According to the press release, DOE and its WIPP prime contractor, Nuclear Waste Partnership, will pay special attention to several jobs that are mandatory for the site’s reopening: fitting new bolts to shore up the underground salt mine’s shifting ceilings and walls; readiness and testing operations for the interim ventilation system (IVS) that will increase mine airflow to the point where it is safe for workers to start interring transuranic waste there again; and maintenance of fire suppression systems.
A DOE spokesman reached Tuesday by email would not clarify whether these three activities were actually on the critical path at the moment. However the spokesman said IVS was “not far off.”
The nuclear point man for the city of Carlsbad, on the other hand, is convinced IVS is firmly on the critical path.
The “IVS system should have been in place last August, and it’s still not operable, and it’s now gained prominence and it’s on the critical path,” John Heaton, chairman of the Carlsbad Mayor’s Nuclear Task Force, told Weapons Complex Monitor in a Monday telephone interview.
The interim ventilation system was installed in April, but DOE and Nuclear Waste Partnership “apparently failed to get the operating procedures in place, so they can’t get it started,” Heaton said.
DOE is looking for a work-around on IVS and on June 3 applied for a modification to its WIPP operating permit with the state of New Mexico to allow personnel underground to work in pockets of stagnate airflow while wearing respirators. In its July 15 press release, DOE said IVS should be operational by August.
The agency provided no schedule for bolting, but said a “second hybrid bolter and an additional mining crew are expected to address outstanding ground control issues.” The hybrid bolter is a piece of construction equipment fueled by a diesel-electric motor, rather than a diesel-only motor. The hybrid would emit fewer volatile organic compounds, keeping mine air relatively cleaner.

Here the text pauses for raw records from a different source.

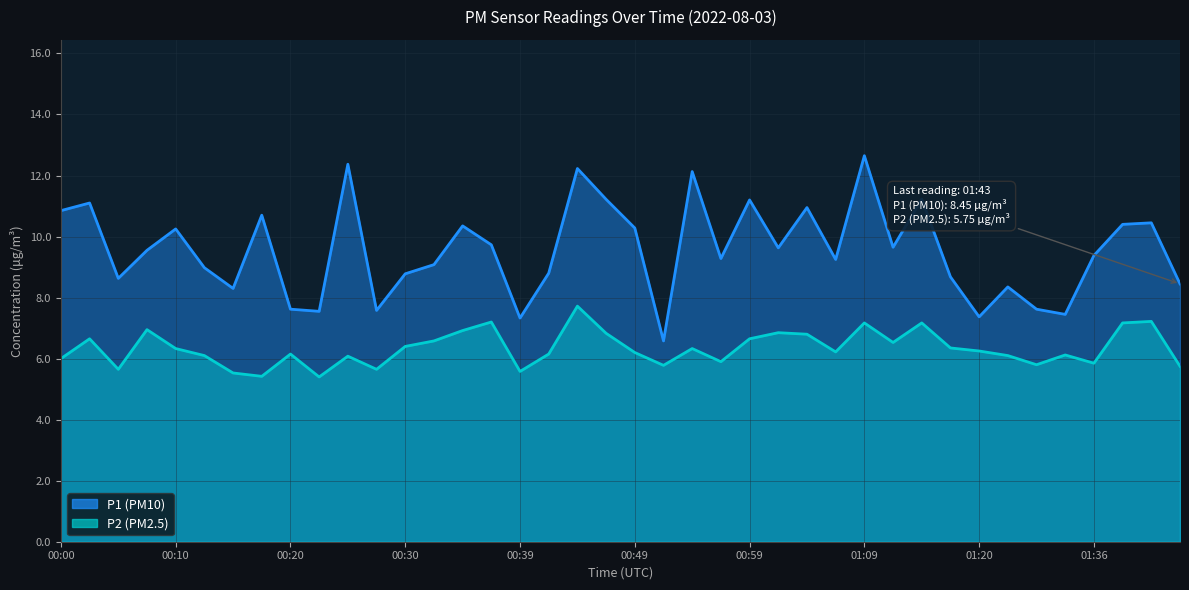

What is the greatest value displayed?

12.7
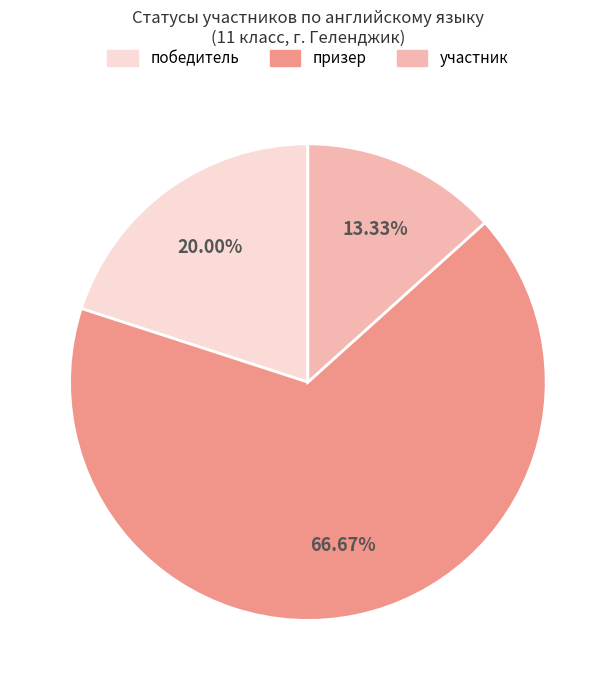

Does призер represent more than half of the total?

Yes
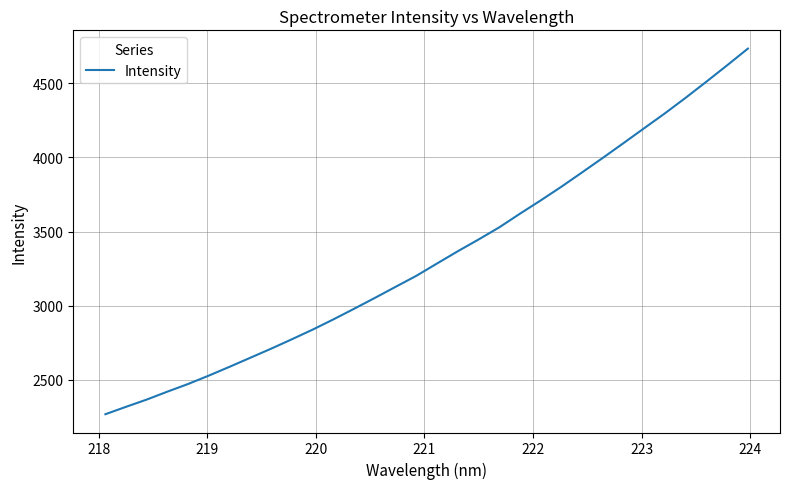

Is this an area chart (filled region under the line)?

No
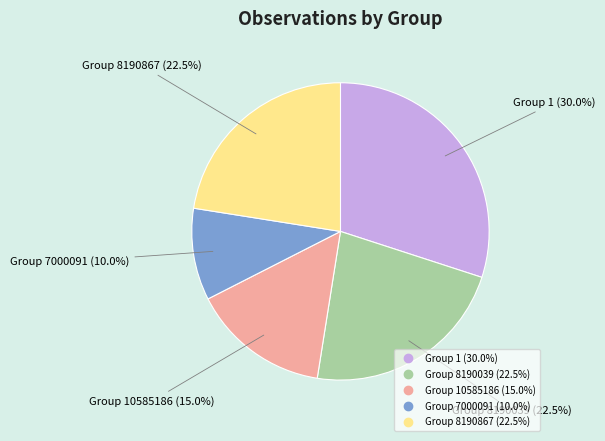

Does any single category account for the majority?

No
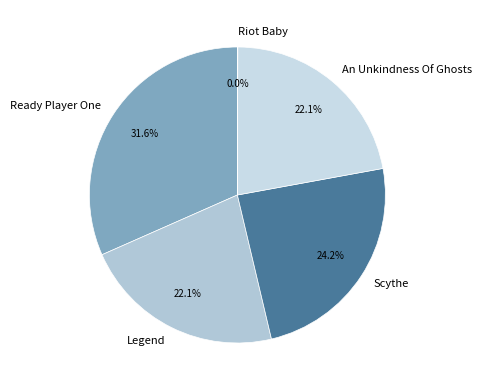

What is the largest slice in the pie chart?

Ready Player One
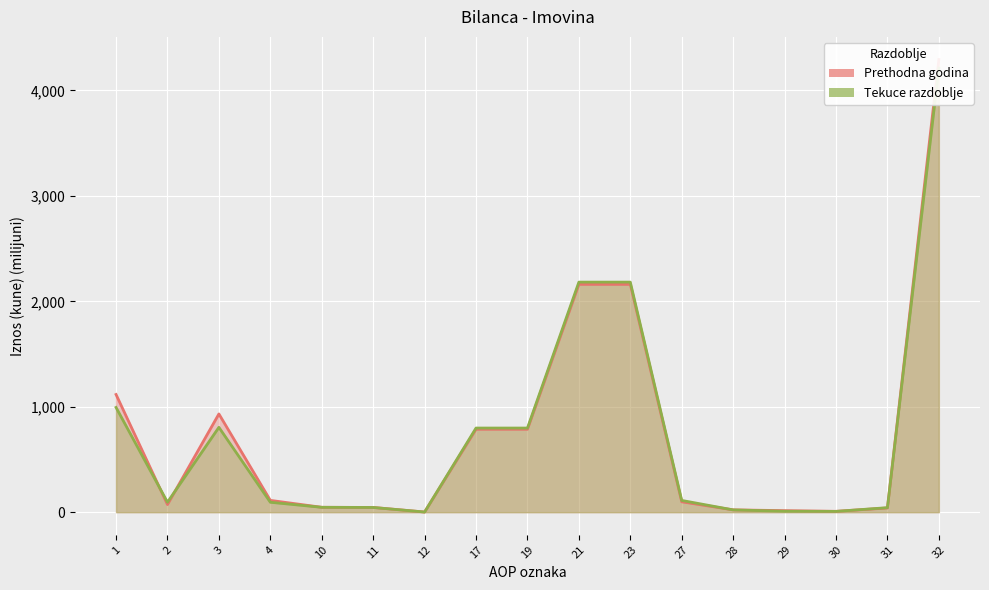

What is the total value across all series at 27?

209.9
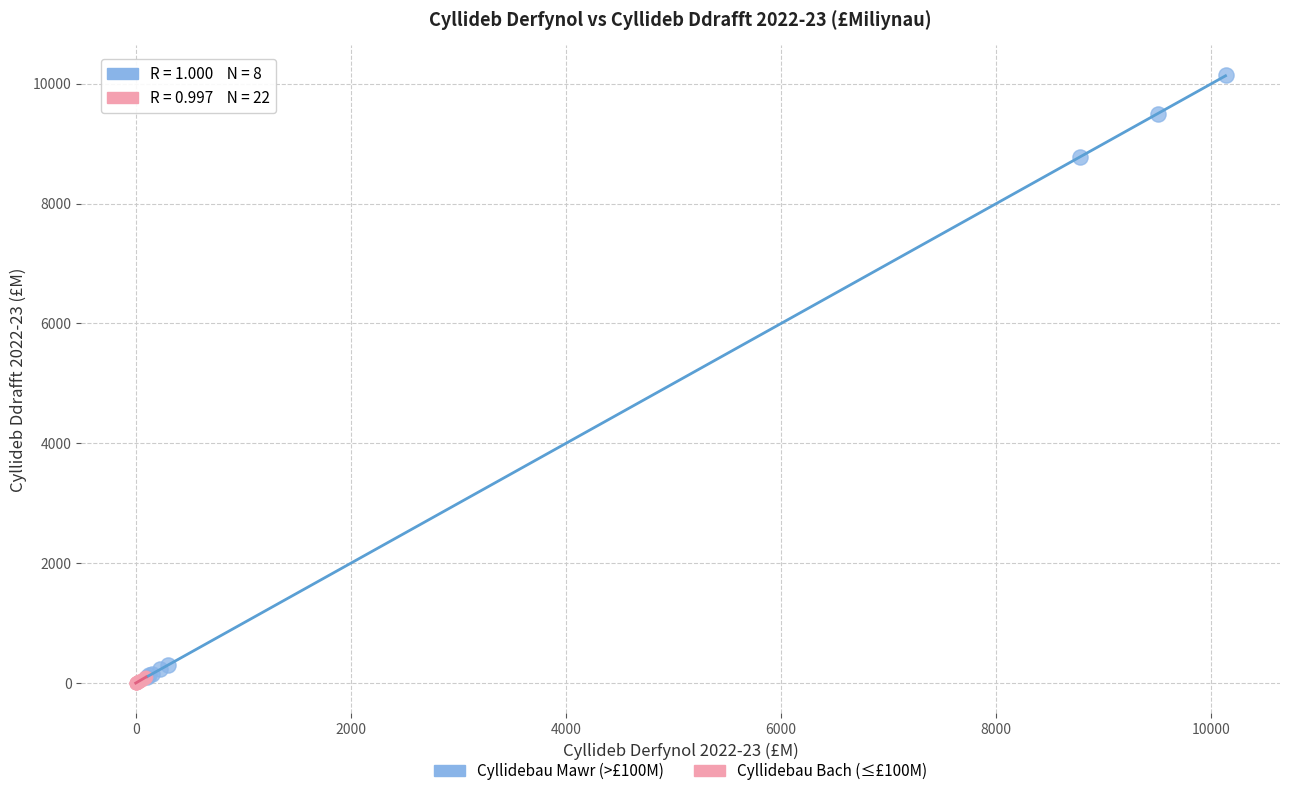

Which series contains the highest Y value?

Cyllidebau Mawr (>£100M)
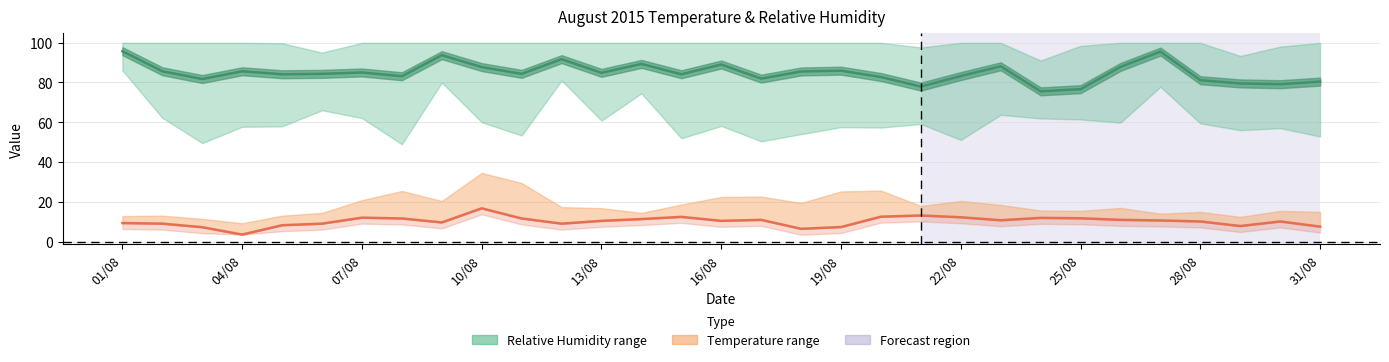

How many values are below 10?

12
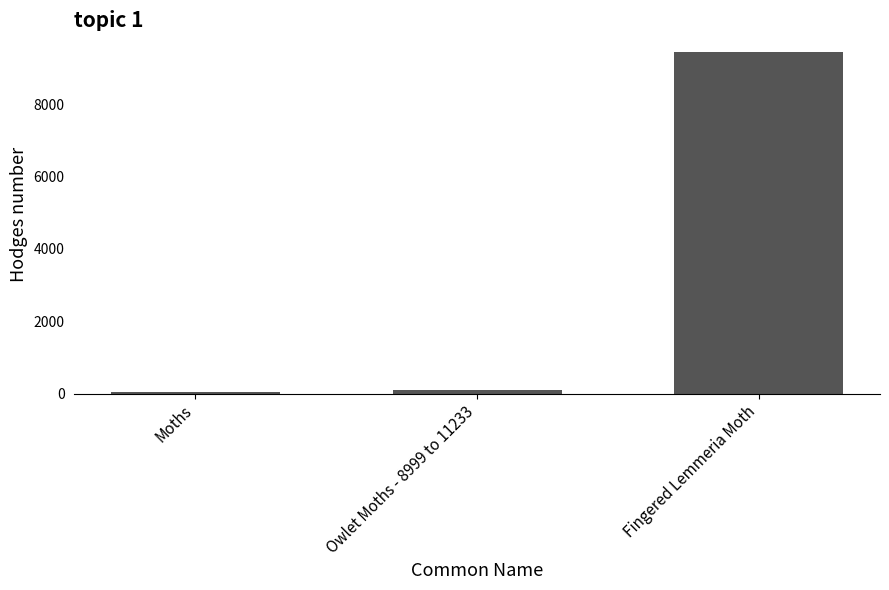

Reading left to right, what are all the values shown in this chart?

29.0	93.5	9429.0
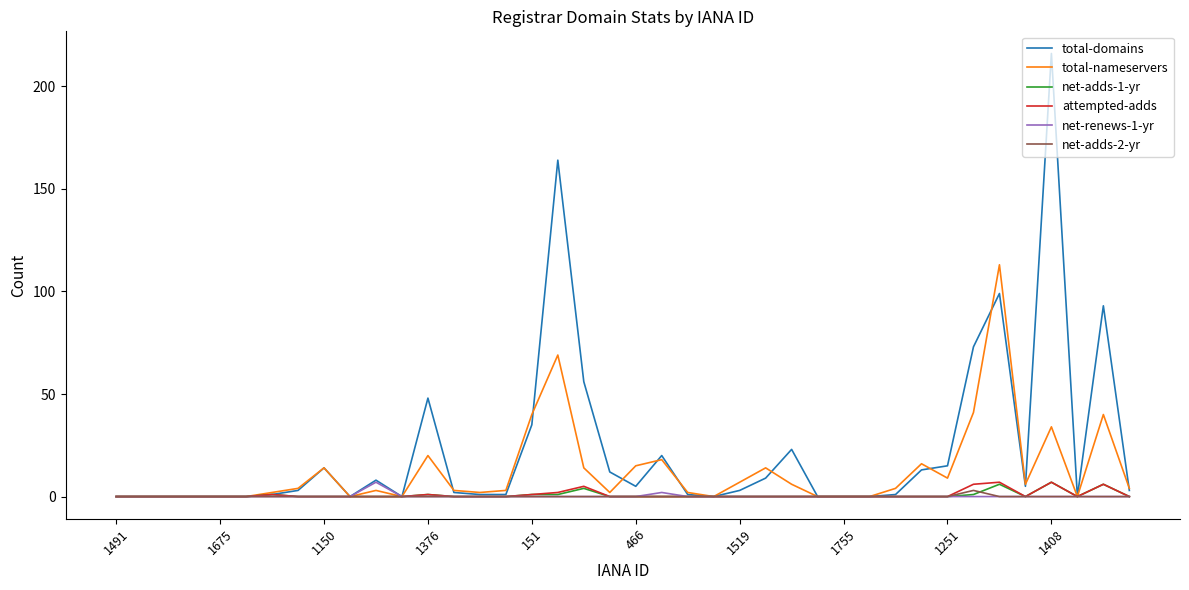

Which series has the widest spread of values?

total-domains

The turn of events has upped the ante for the next WIPP Town Hall, which is schedule to live-stream from the Carlsbad City Council chambers on Aug. 4. DOE and contractor officials typically attend these events together, and take questions from both the in-house and internet audiences.
Heaton, fresh from a visit to Washington, D.C., the week of July 11, threw the blame for the now-looming delay squarely at Nuclear Waste Partnership.
“Everyone’s very concerned about the competency of the contractor,” Heaton said. “There’s something significantly wrong with the leadership, that they can’t accomplish these goals.”
An NWP spokesperson referred a request for comment to DOE.
The 15-month WIPP reopening schedule in the Integrated Baseline included 72 days of margin, and DOE has burned “a considerable amount” of it, Todd Shrader, manager of DOE Carlsbad Field Office, said in the July 15 press release.
That suggests some of the 72 days of margin remain, despite the fact that a crucial safety document, the Documented Safety Analysis, was delivered 100 days late in May. This voluminous list of safety procedures for WIPP operations was a critical chokepoint for other restart activities, including the eight-week waste-storage dress rehearsal known as cold operations, which were ongoing at Weapons Complex Monitor’s Friday deadline.
“It’s a great project,” Heaton said of WIPP. “But it’s been screwed up unbelievably.”